I wish it had mattered. MY children see the dentist. Frequently, ‘cause methylphenidate (Concerta) is bad for teeth (it slows down saliva production, allowing for more cavities.) Their teeth are fucking important. I AM DEPENDABLE.

They have actual beds, with actual dedicated linens, with their choice of blankets and pillows and shit. They’ve had vision screenings yearly (and their vision is fine.) If it weren’t, you’d better fucking believe these girls would have glasses. And I do own a little jewelry. Nothing fancy, but I’ve got enough of it to make a statement if I want to. Just I live in jeans and sarcastic t-shirts, so jewelry isn’t required. I am not an attractive woman, and I am not competing and saying I am. But that doesn’t mean that I’m not worth reliability. If you’re gonna be saying you love me, you’re gonna have to walk the walk, and you’re going to have to Do the Things. Thank my mom for that.

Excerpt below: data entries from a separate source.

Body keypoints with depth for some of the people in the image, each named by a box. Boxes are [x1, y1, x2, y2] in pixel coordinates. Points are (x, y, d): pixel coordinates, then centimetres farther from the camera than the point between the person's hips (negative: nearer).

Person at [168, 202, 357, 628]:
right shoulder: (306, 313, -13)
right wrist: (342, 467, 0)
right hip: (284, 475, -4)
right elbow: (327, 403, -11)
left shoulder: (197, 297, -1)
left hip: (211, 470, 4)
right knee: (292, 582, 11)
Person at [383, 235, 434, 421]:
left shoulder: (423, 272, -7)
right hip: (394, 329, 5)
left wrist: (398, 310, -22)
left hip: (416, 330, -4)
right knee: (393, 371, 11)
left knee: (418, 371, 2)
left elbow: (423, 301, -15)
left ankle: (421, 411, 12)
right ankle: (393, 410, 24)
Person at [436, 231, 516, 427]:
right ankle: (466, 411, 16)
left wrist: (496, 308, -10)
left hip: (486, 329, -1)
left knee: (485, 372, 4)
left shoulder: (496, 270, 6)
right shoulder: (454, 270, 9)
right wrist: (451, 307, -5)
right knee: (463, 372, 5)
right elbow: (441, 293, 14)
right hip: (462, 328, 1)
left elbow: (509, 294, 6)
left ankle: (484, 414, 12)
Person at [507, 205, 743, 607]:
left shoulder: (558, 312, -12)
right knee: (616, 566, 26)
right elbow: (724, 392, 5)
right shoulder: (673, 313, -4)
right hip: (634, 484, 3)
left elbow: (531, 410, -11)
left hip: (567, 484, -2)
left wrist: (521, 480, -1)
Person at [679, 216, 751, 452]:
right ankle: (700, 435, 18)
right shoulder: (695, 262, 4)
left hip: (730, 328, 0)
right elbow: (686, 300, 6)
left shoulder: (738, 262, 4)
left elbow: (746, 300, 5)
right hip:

Some internet meme says that bitterness is a sign of where you still need to heal. If that is true, then I need closure about the crap my mother did to us (brothers didn’t see the dentist and slept on floors and nobody saw a doctor unless we were about dead, too.) I need to move past the shame that kept me from ever, ever, ever bringing a friend home (shared a bedroom with either Mom or the boys - where do you put a friend?) and probably acknowledge that that’s partially why I don’t have friends now (and it might be why I’m a shitty housekeeper. I never had a room I was proud of to practice on.)

Today’s writing thing is more about space. It’s about dedicated space.

Did you know there’s office-hubs? You can rent a desk in an office some places. It apparently ranges from $60 for 25 hour rental to like $800 for full time access and shit. The idea of my own space is so fucking tantalizing. Like Virginia Woolf, I dream of a room of one’s own.

For now, though, the library has little quiet rooms you can borrow, and I can’t even complain, because I can write in a Burger King at lunch rush without problems. The secret, I think, is that when I am there, nobody wants me and I can’t be made to do anything else - I don’t work there.

So much for that whole “home is your haven” crap, eh?

Song playing in my head today is “Go” by the Black Keys.
There’s like…36 days until school comes around again. Hurry up!